There are approximately as many predatory insects as there are herbivorous species. These include mantids and other generalists and a great many host-specific parasitoid flies and wasps. However, the host specialization, which makes native parasitoids effective regulators of native prey, renders them less effective regulators of exotic pests. Scale insects, mealy bugs, whiteflies and many other exotic pests are controlled effectively by their imported natural enemies. The enlightened practice of Integrated Pest Management seeks to conserve beneficial predators and parasitoids while minimizing pesticide use. Hedgerows, roadside and ditchbank vegetation, and riparian corridors can provide reservoirs of beneficial insect diversity to recolonize agricultural fields following pesticide use or other disturbances.

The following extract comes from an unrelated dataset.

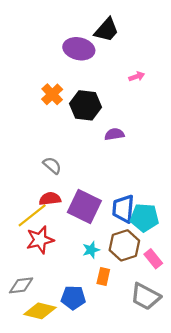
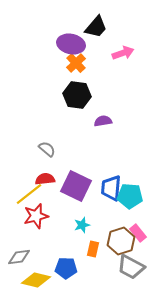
pink arrow: (137, 77) -> (123, 53), moved, size x1.5
orange cross: (52, 94) -> (76, 63), moved
brown hexagon: (124, 245) -> (121, 241), moved

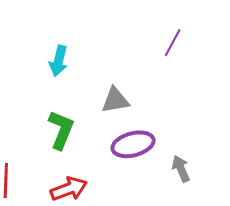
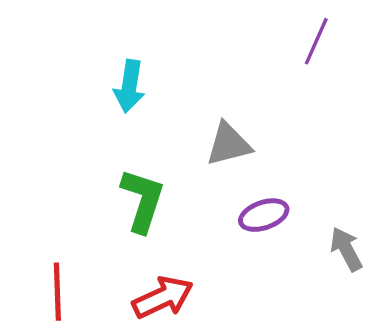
purple ellipse: (133, 144) -> (264, 215), size x0.7

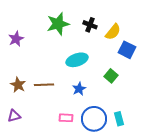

The natural fertility of California's soils owes much to a third class of invertebrates, the soil-building recyclers. A large contingent of woodboring beetles, termites and scavengers is responsible for breaking down the organic matter in dead wood, fallen leaves, animal wastes and carcasses. This organic matter is further broken down by fungi and microbes into the basic nutrients utilized by plants. The recyclers do not fare well under prevailing agricultural practices, which entail frequent soil disturbance (plowing, discing) and minimal return of raw organic matter to the soil. Nor can the relatively slow action of the soil-building recyclers keep pace with modern agricultural crop production, which often relies on fire to reduce crop residues and fertilizer supplements to make up for nutrient loss. Fire may not directly kill soil-dwelling recyclers, but it removes nutrients they need. The chief factors that inhibit recyclers are land disturbance, monocultural production practices — as opposed to a mixed plant community — and frequent changes in the type of plants grown. Because recyclers tend to be less mobile (they often lack wings) than herbivorous and predatory organisms, they are less able to become reestablished following disturbance. Minimal tillage practices, leaving land fallow for a season, and rotational use of perennial crops such as alfalfa for an extended period can benefit recyclers.